Palestinians, settlers clash in East Jerusalem
Settlers say Palestinians have surrounded a settler residence; Palestinian youth say settlers pelted stones at them.
Tensions in the East Jerusalem neighborhood of Silwan continued on Friday as a group of Palestinian youth pelted rocks toward Israeli police and a settler accused the Palestinians of attempting to run her over. The woman was not injured.
According to the settlers, the Palestinian youth have surrounded a Beit Dvash, a building settled by Jewish resident near the controversial Beit Yonatan.
Beit Yonatan, a seven-story residence of Jewish families in the heart of Silwan, has been a flashpoint in the conflict between Israelis and Palestinians in East Jerusalem.
Meanwhile, the Palestinians reported that the settlers hurled stones in their direction, while Palestinian youth clashed with Israeli police who used tear gas to disperse the crowd.

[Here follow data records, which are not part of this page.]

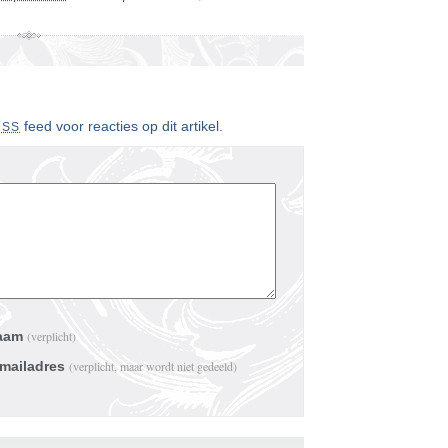
feed voor reacties op dit artikel
.
RSS
aam
(verplicht)
-mailadres
(verplicht, maar wordt niet gedeeld)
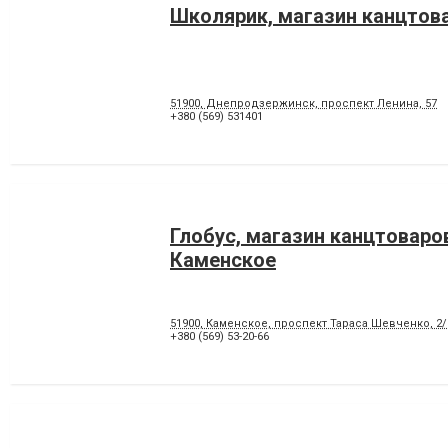
Школярик, магазин канцтова
51900, Днепродзержинск, проспект Ленина, 57
+380 (569) 531401
Глобус, магазин канцтоваро
Каменское
51900, Каменское, проспект Тараса Шевченко, 2/
+380 (569) 53-20-66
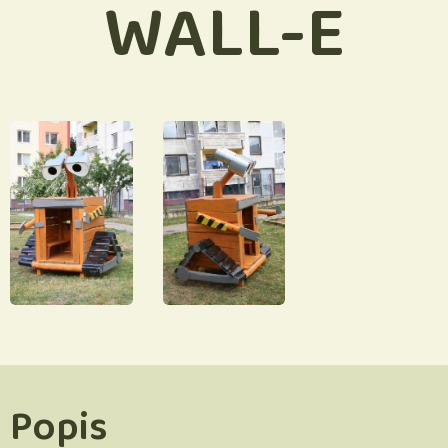
WALL-E
Popis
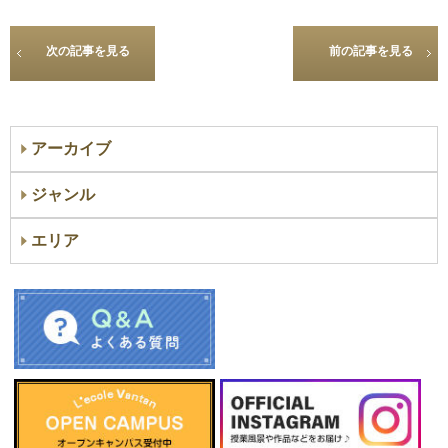
次の記事を見る
前の記事を見る
アーカイブ
ジャンル
エリア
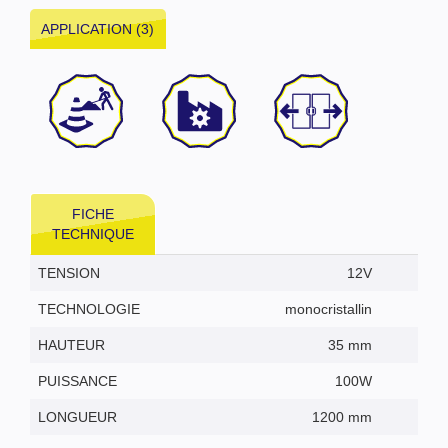
APPLICATION (3)
FICHE
TECHNIQUE
TENSION
12V
TECHNOLOGIE
monocristallin
HAUTEUR
35 mm
PUISSANCE
100W
LONGUEUR
1200 mm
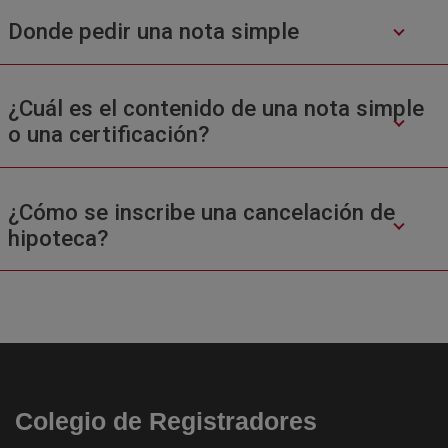
Donde pedir una nota simple
¿Cuál es el contenido de una nota simple
o una certificación?
¿Cómo se inscribe una cancelación de
hipoteca?
Colegio de Registradores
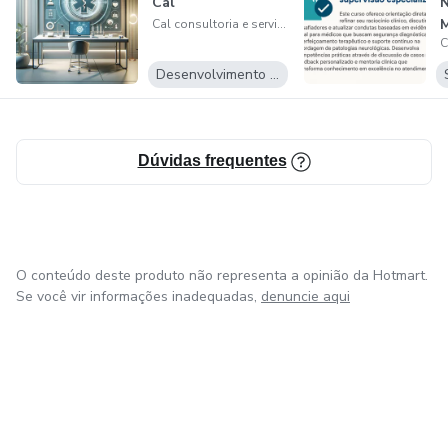
Cal
N
M
Cal consultoria e serviços ltda - EPP
Desenvolvimento Pessoal
Dúvidas frequentes
O conteúdo deste produto não representa a opinião da Hotmart.
Se você vir informações inadequadas,
denuncie aqui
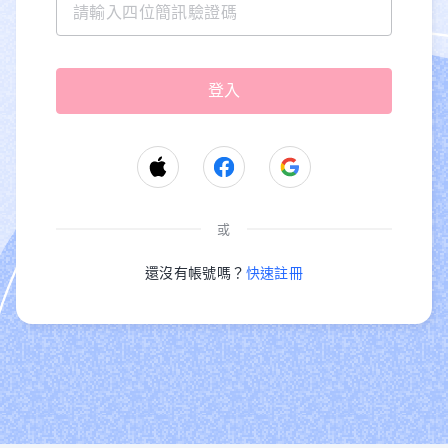
或
還沒有帳號嗎？
快速註冊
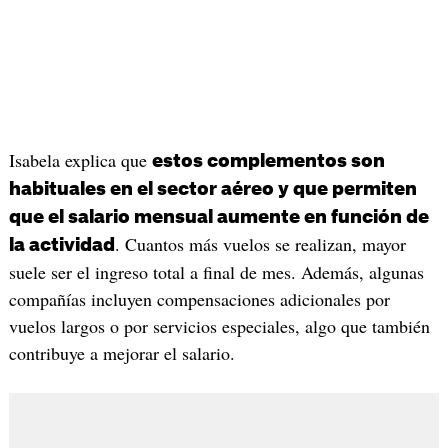
Isabela explica que
estos complementos son
habituales en el sector aéreo y que permiten
que el salario mensual aumente en función de
. Cuantos más vuelos se realizan, mayor
la actividad
suele ser el ingreso total a final de mes. Además, algunas
compañías incluyen compensaciones adicionales por
vuelos largos o por servicios especiales, algo que también
contribuye a mejorar el salario.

Earlier, tensions in the neighborhood reached a boiling point when local Palestinians hurled stones toward a vehicle carrying Knesset members and members of the State Control committee who were touring the Jewish-occupied building in the heart of the Arab neighborhood to assess the residents' claim that they were being unfairly targeted by police monitoring illegal construction.
MKs who drove through Silwan in an armored car said Palestinian children pelted them with stones. "We were attacked with a very large rock that was thrown at us," said MK Yoel Hasson (Likud ), chairman of the State Control Committee. "We felt a shake but the armored car withstood it well."
Meanwhile, a state comptroller's report issued this week found that the Jerusalem city hall has been lax in enforcing building codes and reining in illegal construction in the East Jerusalem neighborhood of Silwan.
In particular, State Comptroller Micha Lindenstrauss cited the municipality's failure to preserve green areas in Silwan's Gan Hamelech section.
Gan Hamelech garnered media attention earlier this year after Jerusalem Mayor Nir Barkat declared his intention to raze 22 of the 88 illegal structures built at the site in order to make way for a park meant to attract tourists. The mayor said he prepared his plan after having been criticized by the comptroller for failing to confront the illegal building problem.
The comptroller also criticized the drawn-out legal proceedings against those believed to be behind the illegal construction, as well as the lack of cooperation between the municipality and the Interior Ministry in efforts to tackle the problem.